TWOJE POLECENIE
Proszę przepisać fragment od wiersza zawierającego „Rendered at 2001 by 1125 pixels.” aż do końca wierszy, zastępując „bounding box” wyrażeniem „bbox”. Pozostała treść ma pozostać bez zmian.

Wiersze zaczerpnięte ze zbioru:
"""

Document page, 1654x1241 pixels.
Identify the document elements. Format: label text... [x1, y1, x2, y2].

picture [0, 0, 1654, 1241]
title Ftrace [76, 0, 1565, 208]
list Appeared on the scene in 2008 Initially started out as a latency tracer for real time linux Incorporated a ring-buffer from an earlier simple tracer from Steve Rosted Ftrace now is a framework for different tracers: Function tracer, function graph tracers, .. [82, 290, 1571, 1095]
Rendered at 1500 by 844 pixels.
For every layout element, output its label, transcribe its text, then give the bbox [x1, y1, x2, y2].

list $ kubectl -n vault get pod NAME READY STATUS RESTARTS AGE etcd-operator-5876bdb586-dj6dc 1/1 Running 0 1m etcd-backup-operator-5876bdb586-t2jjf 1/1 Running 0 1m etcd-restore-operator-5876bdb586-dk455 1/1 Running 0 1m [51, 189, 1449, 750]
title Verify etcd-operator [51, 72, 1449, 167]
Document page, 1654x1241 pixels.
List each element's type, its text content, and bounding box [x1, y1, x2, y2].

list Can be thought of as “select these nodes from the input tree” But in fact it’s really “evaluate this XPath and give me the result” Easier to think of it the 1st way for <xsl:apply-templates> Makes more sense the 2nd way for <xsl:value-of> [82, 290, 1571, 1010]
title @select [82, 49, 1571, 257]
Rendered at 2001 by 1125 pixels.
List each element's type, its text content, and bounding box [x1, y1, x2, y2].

"""

PEŁNE ROZWIĄZANIE
Rendered at 2001 by 1125 pixels.
List each element's type, its text content, and bbox [x1, y1, x2, y2].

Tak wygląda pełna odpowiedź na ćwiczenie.